Order, Supreme Court, New York County (James Edward d'Auguste, J.), entered on or about July 9, 2021, which, to the extent appealed from, granted so much of plaintiff's motion as was for partial summary judgment on the issue of liability on his common-law negligence claim as against defendants The O'Mara Organization, Inc. (O'Mara) and Armor Electrical Corp. (Armor), unanimously modified, on the law, to deny plaintiff's motion as to O'Mara, and otherwise affirmed, without costs.
Plaintiff alleges that he was injured while working as a freight elevator operator for nonparty Macklowe Management, Inc. (Macklowe) at premises owned by defendant 311 West 43rd Venture (311) and managed by Macklowe. Previously, Macklowe, as 311's agent, had contracted with O'Mara to serve as the general contractor for a construction project occurring on either the tenth or eleventh floor of the premises. O'Mara, in turn, subcontracted with Armor to perform the electrical work on the project. Materials were brought via the freight elevator. Thus, plaintiff's role was to bring workers and materials between the ground floor and the work site. The accident occurred when an Armor employee stacked an unbundled group of electrical metallic tubes (EMTs) against the wall next to the freight elevator on the ground floor. As plaintiff was exiting the elevator on the ground floor, one of the EMTs toppled hitting him in the head.
Under these facts, plaintiff was properly awarded partial summary judgment on the issue of liability on his common-law negligence claim as against Armor, which caused and created the dangerous condition that injured plaintiff (see Hewitt v. N.Y. 70th St. LLC, 187 A.D.3d 574, 575, 135 N.Y.S.3d 15 [1st Dept. 2020] ).
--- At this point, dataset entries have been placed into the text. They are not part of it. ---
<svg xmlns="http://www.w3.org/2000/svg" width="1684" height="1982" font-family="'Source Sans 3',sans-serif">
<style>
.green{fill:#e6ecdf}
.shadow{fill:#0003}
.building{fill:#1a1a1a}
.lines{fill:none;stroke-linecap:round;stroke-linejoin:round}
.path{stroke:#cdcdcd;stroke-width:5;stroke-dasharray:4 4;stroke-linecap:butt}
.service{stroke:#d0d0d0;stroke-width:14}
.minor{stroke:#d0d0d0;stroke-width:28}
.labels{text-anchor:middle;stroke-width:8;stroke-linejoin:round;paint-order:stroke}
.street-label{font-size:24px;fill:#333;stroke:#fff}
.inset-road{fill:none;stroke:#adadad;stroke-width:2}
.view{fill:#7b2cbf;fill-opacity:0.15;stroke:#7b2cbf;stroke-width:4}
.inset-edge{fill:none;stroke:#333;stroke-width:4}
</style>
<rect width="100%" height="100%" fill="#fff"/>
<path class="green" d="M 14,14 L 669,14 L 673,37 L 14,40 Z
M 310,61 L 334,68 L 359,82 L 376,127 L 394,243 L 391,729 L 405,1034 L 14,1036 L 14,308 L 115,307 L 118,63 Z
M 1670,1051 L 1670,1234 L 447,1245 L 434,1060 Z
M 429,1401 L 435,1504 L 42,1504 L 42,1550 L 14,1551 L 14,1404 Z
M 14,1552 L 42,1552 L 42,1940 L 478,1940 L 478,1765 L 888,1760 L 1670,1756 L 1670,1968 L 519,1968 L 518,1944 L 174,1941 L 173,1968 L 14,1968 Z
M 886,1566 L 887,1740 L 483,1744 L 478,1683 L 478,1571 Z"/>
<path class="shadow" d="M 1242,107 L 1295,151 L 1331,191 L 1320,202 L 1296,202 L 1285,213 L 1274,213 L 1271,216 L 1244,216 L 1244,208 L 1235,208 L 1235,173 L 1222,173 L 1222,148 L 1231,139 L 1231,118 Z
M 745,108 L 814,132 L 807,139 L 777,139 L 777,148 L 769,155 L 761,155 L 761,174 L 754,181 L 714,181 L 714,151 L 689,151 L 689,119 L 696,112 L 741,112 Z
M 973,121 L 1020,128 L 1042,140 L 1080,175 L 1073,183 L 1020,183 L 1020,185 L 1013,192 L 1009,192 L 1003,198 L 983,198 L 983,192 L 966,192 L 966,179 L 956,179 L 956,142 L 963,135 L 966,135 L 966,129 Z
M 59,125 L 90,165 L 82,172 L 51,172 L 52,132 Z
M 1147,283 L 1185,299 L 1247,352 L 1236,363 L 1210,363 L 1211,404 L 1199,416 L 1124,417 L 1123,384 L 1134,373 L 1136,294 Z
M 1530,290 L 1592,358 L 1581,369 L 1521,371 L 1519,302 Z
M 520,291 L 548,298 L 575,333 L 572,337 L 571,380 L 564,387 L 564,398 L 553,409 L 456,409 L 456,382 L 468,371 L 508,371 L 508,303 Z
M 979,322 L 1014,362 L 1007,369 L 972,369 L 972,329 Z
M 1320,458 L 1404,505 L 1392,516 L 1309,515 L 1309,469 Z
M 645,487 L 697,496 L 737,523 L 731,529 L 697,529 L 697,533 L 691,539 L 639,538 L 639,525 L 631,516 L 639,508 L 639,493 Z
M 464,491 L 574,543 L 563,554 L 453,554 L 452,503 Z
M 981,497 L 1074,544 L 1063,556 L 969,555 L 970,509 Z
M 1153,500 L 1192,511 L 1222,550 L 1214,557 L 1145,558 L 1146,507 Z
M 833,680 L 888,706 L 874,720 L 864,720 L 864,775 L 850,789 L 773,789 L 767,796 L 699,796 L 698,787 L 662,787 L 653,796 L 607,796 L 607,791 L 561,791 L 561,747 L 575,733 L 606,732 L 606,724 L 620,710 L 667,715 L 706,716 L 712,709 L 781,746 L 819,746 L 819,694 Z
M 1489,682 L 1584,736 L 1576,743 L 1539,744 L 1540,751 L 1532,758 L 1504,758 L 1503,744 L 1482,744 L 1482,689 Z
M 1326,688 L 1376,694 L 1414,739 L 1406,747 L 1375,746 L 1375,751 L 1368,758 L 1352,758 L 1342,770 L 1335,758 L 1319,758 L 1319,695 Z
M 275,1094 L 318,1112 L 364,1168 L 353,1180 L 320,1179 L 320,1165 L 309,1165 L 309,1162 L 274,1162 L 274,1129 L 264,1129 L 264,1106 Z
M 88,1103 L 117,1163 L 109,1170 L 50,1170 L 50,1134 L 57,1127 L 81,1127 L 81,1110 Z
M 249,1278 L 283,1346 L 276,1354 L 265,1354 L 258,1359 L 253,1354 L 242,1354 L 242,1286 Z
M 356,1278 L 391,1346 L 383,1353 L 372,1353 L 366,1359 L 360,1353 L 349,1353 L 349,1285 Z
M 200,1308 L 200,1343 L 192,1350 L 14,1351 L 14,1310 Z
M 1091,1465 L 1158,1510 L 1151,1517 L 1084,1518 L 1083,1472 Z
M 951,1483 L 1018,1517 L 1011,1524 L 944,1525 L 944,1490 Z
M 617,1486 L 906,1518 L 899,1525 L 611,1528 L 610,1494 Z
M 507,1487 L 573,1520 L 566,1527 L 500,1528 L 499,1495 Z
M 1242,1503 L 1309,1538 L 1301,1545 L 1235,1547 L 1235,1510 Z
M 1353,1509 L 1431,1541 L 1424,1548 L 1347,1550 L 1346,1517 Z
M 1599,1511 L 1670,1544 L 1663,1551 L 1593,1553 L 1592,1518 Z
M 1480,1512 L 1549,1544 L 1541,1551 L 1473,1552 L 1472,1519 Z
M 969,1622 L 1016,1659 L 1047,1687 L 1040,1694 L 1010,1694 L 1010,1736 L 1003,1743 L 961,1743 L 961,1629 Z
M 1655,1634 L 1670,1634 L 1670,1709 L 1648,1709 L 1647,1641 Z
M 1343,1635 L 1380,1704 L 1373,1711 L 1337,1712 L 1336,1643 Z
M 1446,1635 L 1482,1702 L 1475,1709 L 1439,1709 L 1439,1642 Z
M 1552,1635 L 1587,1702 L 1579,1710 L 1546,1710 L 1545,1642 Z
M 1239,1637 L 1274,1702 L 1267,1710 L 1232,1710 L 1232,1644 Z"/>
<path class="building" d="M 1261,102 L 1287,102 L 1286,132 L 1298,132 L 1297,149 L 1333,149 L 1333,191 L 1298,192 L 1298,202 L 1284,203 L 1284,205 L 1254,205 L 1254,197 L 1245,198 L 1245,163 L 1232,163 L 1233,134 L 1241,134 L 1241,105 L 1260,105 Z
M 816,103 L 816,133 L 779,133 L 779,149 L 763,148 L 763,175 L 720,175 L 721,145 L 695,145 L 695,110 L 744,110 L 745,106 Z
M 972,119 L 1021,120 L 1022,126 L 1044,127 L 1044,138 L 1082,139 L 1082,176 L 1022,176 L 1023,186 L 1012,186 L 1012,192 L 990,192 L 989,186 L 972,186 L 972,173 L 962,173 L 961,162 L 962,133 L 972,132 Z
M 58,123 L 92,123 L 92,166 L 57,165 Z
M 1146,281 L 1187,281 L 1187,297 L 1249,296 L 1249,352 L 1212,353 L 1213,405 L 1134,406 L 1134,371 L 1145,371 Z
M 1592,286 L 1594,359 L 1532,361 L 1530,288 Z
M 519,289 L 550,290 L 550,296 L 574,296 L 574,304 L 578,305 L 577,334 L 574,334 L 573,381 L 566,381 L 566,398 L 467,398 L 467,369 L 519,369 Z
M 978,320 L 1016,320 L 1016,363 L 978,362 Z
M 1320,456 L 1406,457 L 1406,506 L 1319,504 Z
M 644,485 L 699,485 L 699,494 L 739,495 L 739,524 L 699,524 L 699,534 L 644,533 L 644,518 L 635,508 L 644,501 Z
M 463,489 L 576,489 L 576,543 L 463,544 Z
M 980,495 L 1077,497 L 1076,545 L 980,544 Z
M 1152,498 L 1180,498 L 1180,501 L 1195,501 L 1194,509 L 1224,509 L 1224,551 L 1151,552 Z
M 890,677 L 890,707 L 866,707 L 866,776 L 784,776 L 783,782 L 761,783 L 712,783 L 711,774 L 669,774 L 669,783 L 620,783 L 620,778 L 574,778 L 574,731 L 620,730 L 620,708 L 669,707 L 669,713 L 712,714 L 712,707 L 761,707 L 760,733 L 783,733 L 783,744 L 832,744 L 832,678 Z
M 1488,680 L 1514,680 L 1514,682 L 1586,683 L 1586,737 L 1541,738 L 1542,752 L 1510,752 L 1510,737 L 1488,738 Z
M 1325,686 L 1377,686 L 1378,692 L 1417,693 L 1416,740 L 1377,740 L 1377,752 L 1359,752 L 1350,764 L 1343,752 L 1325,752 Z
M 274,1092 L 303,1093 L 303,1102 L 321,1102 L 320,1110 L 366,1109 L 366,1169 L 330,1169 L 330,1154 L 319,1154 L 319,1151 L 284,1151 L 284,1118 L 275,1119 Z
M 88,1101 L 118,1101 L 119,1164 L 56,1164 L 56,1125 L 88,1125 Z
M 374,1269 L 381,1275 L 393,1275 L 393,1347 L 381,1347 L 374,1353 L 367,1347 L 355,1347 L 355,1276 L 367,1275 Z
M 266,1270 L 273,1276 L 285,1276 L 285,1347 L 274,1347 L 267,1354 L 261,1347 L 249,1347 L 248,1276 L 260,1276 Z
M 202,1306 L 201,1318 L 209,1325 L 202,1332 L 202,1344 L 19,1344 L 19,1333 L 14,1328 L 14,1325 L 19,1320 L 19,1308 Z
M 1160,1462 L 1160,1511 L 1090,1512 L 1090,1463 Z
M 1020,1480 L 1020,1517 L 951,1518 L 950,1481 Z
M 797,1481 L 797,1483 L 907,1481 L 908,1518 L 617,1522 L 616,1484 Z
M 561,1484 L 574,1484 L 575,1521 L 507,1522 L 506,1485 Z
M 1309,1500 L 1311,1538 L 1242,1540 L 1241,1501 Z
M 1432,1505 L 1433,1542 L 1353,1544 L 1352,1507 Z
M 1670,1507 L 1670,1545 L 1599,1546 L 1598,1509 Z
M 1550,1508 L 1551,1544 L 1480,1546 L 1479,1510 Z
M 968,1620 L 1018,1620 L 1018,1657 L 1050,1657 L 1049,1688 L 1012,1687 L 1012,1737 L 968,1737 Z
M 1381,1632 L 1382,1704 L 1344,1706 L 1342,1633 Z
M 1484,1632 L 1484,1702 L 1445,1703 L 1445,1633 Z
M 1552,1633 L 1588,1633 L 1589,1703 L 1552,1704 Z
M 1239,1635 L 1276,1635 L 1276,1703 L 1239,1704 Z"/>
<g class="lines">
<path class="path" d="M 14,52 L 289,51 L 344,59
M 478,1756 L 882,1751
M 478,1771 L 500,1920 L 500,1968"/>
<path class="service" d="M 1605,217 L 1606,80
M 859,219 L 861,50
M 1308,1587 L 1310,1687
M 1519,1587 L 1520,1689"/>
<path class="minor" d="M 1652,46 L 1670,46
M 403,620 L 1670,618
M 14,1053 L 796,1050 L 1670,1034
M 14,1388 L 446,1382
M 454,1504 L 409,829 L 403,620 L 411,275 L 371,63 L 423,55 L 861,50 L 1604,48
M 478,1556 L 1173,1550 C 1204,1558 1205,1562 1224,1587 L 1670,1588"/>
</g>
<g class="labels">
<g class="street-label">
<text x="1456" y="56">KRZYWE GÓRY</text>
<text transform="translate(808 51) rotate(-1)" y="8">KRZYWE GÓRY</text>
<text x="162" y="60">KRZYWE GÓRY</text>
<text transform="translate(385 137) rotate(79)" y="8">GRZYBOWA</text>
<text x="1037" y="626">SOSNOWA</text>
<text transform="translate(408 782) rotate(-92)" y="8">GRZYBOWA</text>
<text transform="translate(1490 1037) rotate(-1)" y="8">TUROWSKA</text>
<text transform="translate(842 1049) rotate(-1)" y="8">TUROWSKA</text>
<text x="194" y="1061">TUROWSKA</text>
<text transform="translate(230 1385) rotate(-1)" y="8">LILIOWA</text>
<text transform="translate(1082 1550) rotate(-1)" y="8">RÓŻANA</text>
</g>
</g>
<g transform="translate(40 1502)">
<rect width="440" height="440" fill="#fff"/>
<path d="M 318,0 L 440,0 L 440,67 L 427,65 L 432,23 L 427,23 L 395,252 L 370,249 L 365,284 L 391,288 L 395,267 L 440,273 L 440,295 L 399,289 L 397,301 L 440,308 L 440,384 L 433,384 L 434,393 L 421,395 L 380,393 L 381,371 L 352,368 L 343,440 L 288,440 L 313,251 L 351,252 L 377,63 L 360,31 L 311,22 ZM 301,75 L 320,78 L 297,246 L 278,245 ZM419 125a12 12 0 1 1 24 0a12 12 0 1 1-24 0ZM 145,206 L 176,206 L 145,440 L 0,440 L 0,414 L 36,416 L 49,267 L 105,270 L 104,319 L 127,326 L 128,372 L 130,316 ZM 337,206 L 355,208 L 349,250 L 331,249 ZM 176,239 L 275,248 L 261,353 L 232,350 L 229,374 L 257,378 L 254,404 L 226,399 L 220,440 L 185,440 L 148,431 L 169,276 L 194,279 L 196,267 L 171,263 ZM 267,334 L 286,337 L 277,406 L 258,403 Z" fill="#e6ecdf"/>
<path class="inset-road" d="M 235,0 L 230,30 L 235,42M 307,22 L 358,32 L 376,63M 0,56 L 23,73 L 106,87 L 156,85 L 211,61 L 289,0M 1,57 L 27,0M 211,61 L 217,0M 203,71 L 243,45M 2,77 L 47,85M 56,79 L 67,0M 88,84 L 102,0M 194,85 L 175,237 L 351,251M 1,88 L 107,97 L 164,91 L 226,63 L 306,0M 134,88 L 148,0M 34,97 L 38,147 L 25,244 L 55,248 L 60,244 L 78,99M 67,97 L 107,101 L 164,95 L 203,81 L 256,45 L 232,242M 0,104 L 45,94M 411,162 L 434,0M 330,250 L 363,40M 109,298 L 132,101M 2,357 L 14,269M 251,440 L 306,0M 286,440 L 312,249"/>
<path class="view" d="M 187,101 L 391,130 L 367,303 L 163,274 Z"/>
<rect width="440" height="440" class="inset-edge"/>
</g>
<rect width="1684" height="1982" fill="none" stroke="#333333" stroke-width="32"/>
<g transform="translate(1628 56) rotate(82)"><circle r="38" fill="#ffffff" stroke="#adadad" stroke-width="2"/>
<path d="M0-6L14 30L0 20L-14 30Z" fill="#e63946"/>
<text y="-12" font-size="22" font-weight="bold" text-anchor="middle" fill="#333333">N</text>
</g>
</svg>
However, plaintiff was not entitled to partial summary judgment on the issue of liability on his common-law negligence claim as against O'Mara. Plaintiff's injuries arose not from the manner in which the work was being performed, but rather, from an allegedly dangerous condition on the property, namely the improper stacking of the EMTs against the wall (see Seales v. Trident Structural Corp., 142 A.D.3d 1153, 38 N.Y.S.3d 49 [2d Dept. 2016] [Genuine issue of fact existed as to whether contractor, whose employees were engaged in sheetrocking at project site, had constructive notice of alleged dangerous condition of sheetrock being stored against wall]). Under such circumstances, a general contractor may be liable in common-law negligence and under Labor Law § 200 if it has control over the work site and actual or constructive notice of the dangerous condition (see Comes v. New York State Elec. & Gas Corp., 82 N.Y.2d 876, 877–878, 609 N.Y.S.2d 168, 631 N.E.2d 110 [1993] ). Here, plaintiff did not establish prima facie entitlement to judgment as a matter of law where he failed to establish that O'Mara, as general contractor, had either actual or constructive notice of the allegedly dangerous condition. Rather than presenting evidence on notice, plaintiff speculates that O'Mara was on constructive notice of the dangerous condition which caused plaintiff's accident because it knew, or should have known, that materials (i.e. EMTs) would have been placed by the elevator as they awaited transport.